Psalms 34; 146, Jeremiah 2:1-13, 29-32, Romans 1:16-25, John 4:43-54
Popular culture, and even some corners of Christian culture, portray prophets as a breed of mysterious oracles revealing the future through puzzle-like symbols and coded language. Modern self-styled prophets are famous for predicting the end of the world, and infamous for batting zero while collecting millions. We lump this distorted image of prophets in with psychics, clairvoyants, and fortune tellers.
The Biblical prophet, however, was not on a road to popularity and wealth. Prophesying was dangerous work; some prophets paid with their lives for confronting a community that had lost its way to idols and injustice.
Prophets like Jeremiah used language and symbols that may need clarification today, but would have been familiar to their audience. Their ultimate goal was not to mystify and condemn, but to convict and save. The warning of a harsh future came with a promise: God loved his people too much to abandon them, and when once again the people learned to properly love him back there would be reconciliation. It was never about God leaving the people, but about the people leaving God.
Consider these words of the Lord delivered by Jeremiah:
They have forsaken me,
the fountain of living water,
and dug out cisterns for themselves,
that can hold no water.
These words were about more than disobedience; they addressed how the people brought ruin upon themselves. When we substitute our own values and plans for those God has given us, they will ultimately fail us.
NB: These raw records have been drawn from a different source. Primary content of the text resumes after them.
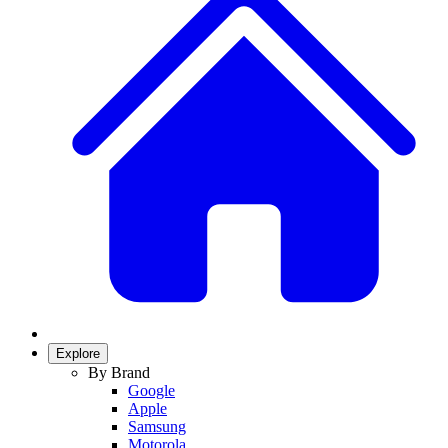
Explore
By Brand
Google
Apple
Samsung
Motorola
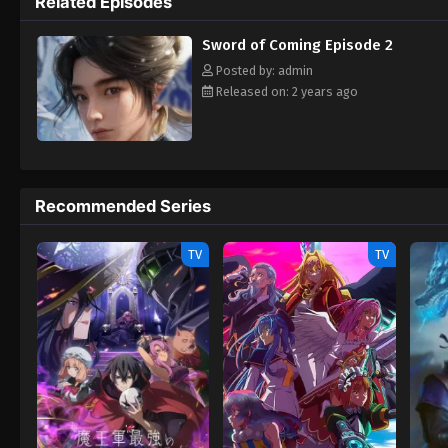
Related Episodes
Sword of Coming Episode 2
Posted by: admin
Released on: 2 years ago
Recommended Series
TV
TV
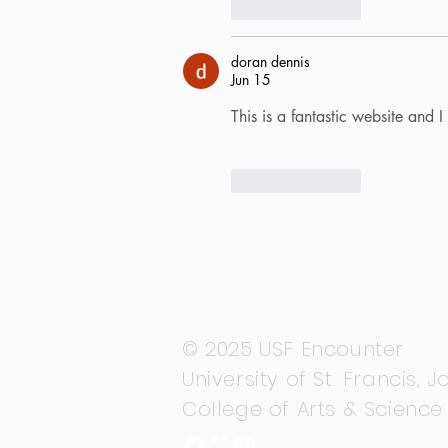
Like
Reply
doran dennis
Jun 15
This is a fantastic website and
Like
Reply
© 2025 USF Encounter
University of St. Francis, Jo
College of Arts & Science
Like cracked cisterns, they may seem to hold water for a while, but eventually we will find them to be empty and we will be desperate for the real thing.
Jesus also referred to himself as the living water. His message echoed the messages of the prophets who preceded him, and he knew “a prophet has no honor in the prophet’s own country.” When a prophet tells us what we don’t want to hear, it’s not time to get defensive: it’s time to seek hope through repentance. Christ’s message of radical justice and inclusion was most difficult for those who believed they had a lock on God and religion. When listening for prophetic voices, humility serves us well.
Comfort: God would rather forgive us than condemn us.
Challenge: We have to seek forgiveness before it can be granted.
Prayer: Merciful God, I will listen for your authentic voice. Teach me to hear it. Amen.
Discussion: When have you benefited from hearing something you didn’t want to?